• **Text segment**

┄┄┄┄┄┄┄┄┄┄

The DWP said that for many benefits and schemes, there are additional qualifying conditions however there are alternative ways of accessing the benefit which does not rely on a particular rate or component of PIP.
The benefits that could be an option for PIP claimants include Access to Work, Carer’s Credit, Council Tax Reduction/Discount, Universal Credit, Working Tax Credit and Child Credit.
The PIP standard rate mobility will also give a person a 50 percent road tax discount, while the enhanced rate mobility gives someone a 100 percent discount.
Claimants of the mobility award for PIP can also be eligible for the Blue Badge Scheme, even if they can’t drive.
People can also apply for a badge if they care for a child with a health condition that affects their mobility.
Depending on what level of PIP a person gets, they may also be eligible for “cash top-ups” on other benefits they receive.
The top-ups can be given to those who claim Jobseeker’s Allowance (JSA), Income Support, Working Tax Credit, Employment and Support Allowance (ESA), and Pension Credit.
These are referred to as “premiums”, and some, like the Employment and Support Allowance or Pension Credit, are only given if a person gets the PIP daily living component.
People claiming PIP can also be eligible to get the Severe Disability Premium if they fit certain criteria.
This is an extra £69.40 per week for each person who qualifies.
In most cases, a person will need to use their PIP award letter as their proof of entitlement and the benefits could be backdated to the date on this.
The latest figures from the DWP released in April revealed that 2.9 million people claim PIP in the UK.

┄┄┄┄┄┄┄┄┄┄

Rewrite the part of the text on PIP benefits that begins at the words "The benefits that" and ends after "benefits they receive.", putting "vehicle tax" in place of "road tax".

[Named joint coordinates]
┄┄┄┄┄┄┄┄┄┄

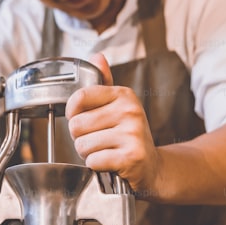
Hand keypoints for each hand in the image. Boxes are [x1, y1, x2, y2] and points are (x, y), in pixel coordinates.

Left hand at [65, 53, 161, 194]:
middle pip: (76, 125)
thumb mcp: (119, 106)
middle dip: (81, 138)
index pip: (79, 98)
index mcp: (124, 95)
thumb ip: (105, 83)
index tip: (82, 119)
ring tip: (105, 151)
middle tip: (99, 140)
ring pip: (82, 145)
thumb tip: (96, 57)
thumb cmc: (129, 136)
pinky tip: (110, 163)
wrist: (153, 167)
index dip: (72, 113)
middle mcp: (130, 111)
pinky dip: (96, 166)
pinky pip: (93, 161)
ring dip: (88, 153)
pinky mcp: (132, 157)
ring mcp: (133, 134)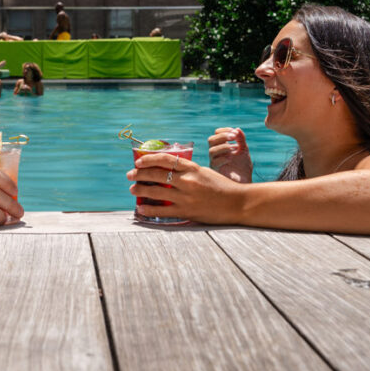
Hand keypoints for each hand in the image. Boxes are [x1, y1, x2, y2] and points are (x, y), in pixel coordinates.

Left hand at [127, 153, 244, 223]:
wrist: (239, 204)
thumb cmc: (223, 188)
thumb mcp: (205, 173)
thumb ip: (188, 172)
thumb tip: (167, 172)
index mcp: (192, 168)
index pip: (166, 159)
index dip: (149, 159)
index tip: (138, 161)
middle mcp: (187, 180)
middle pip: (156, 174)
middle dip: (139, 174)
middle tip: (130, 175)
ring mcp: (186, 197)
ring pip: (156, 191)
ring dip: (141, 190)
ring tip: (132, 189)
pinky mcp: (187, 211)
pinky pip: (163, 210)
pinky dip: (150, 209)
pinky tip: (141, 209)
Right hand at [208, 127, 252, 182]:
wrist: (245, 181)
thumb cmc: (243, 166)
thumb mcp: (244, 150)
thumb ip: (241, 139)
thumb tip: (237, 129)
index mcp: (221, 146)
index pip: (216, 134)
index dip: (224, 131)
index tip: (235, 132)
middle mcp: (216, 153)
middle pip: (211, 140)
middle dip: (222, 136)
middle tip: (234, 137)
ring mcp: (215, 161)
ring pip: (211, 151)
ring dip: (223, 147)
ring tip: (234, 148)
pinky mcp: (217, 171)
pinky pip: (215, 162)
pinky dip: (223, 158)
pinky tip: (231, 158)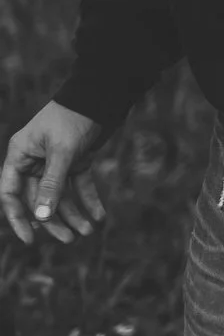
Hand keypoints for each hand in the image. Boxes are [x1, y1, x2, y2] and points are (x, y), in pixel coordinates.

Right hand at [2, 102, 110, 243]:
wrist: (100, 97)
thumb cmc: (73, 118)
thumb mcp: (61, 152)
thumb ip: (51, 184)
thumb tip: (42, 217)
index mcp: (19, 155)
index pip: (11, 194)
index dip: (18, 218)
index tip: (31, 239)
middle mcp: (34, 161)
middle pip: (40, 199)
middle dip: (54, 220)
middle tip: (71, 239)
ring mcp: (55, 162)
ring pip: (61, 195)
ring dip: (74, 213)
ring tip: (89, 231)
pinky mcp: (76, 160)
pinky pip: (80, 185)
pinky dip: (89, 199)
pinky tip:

┄┄┄┄┄┄┄┄┄┄

• **The answer**
The benefits that could be an option for PIP claimants include Access to Work, Carer’s Credit, Council Tax Reduction/Discount, Universal Credit, Working Tax Credit and Child Credit.
The PIP standard rate mobility will also give a person a 50 percent vehicle tax discount, while the enhanced rate mobility gives someone a 100 percent discount.
Claimants of the mobility award for PIP can also be eligible for the Blue Badge Scheme, even if they can’t drive.
People can also apply for a badge if they care for a child with a health condition that affects their mobility.
Depending on what level of PIP a person gets, they may also be eligible for “cash top-ups” on other benefits they receive.